### Record extracts ###
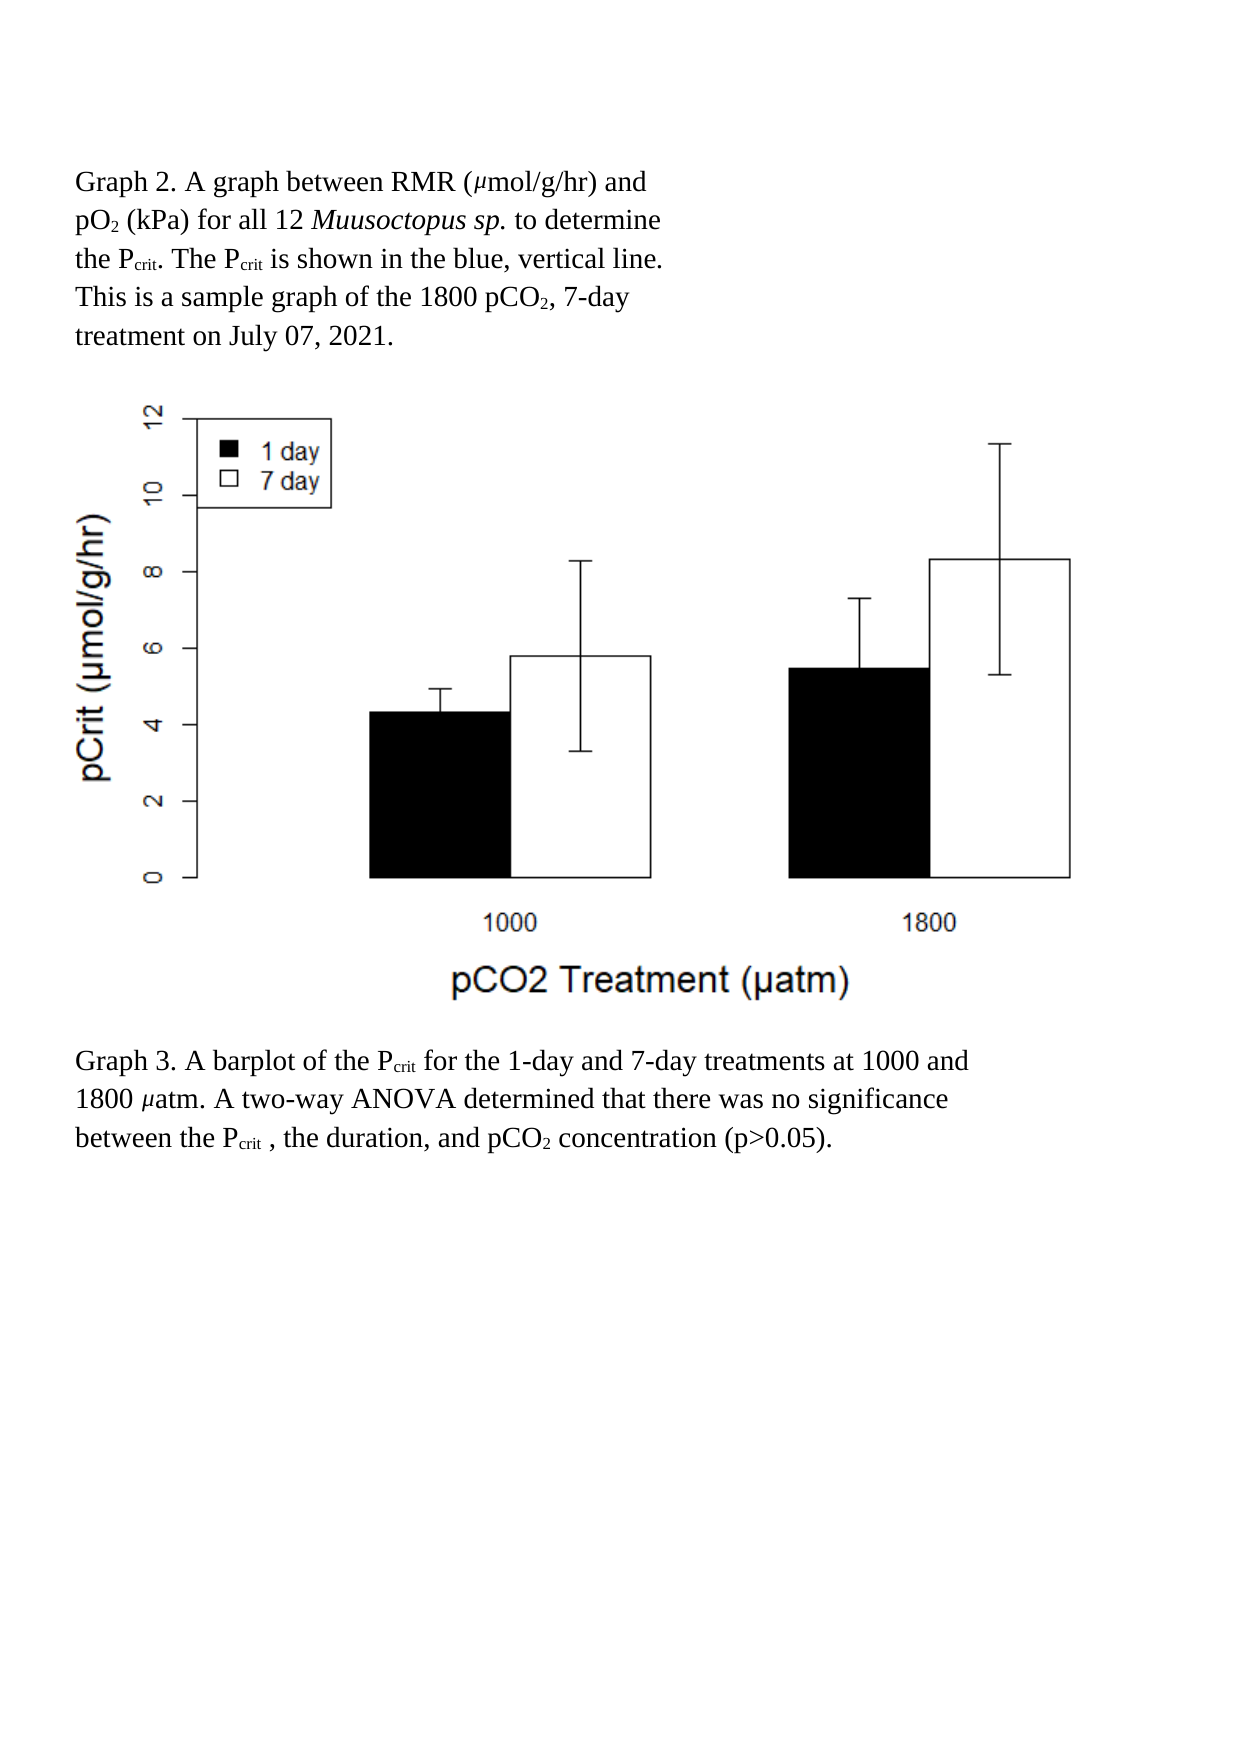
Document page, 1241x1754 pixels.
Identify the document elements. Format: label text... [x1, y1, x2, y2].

text pO2 (kPa) for all 12 Muusoctopus sp. to determine [75, 202, 1165, 236]
text Graph 3. A barplot of the Pcrit for the 1-day and 7-day treatments at 1000 and [75, 1043, 1165, 1076]
text Graph 2. A graph between RMR (mol/g/hr) and [75, 164, 1165, 197]
text the Pcrit. The Pcrit is shown in the blue, vertical line. [75, 241, 1165, 274]
text 1800 atm. A two-way ANOVA determined that there was no significance [75, 1081, 1165, 1115]
text between the Pcrit , the duration, and pCO2 concentration (p>0.05). [75, 1120, 1165, 1153]
text This is a sample graph of the 1800 pCO2, 7-day [75, 279, 1165, 313]
picture [75, 356, 1166, 1030]
text treatment on July 07, 2021. [75, 318, 1165, 352]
###
The answer must restate each entry word for word and contain no images.

Document page, 1241x1754 pixels.
Identify the document elements. Format: label text... [x1, y1, x2, y2].

text pO2 (kPa) for all 12 Muusoctopus sp. to determine [75, 202, 1165, 236]
text Graph 3. A barplot of the Pcrit for the 1-day and 7-day treatments at 1000 and [75, 1043, 1165, 1076]
text Graph 2. A graph between RMR (mol/g/hr) and [75, 164, 1165, 197]
text the Pcrit. The Pcrit is shown in the blue, vertical line. [75, 241, 1165, 274]
text 1800 atm. A two-way ANOVA determined that there was no significance [75, 1081, 1165, 1115]
text between the Pcrit , the duration, and pCO2 concentration (p>0.05). [75, 1120, 1165, 1153]
text This is a sample graph of the 1800 pCO2, 7-day [75, 279, 1165, 313]
picture [75, 356, 1166, 1030]
text treatment on July 07, 2021. [75, 318, 1165, 352]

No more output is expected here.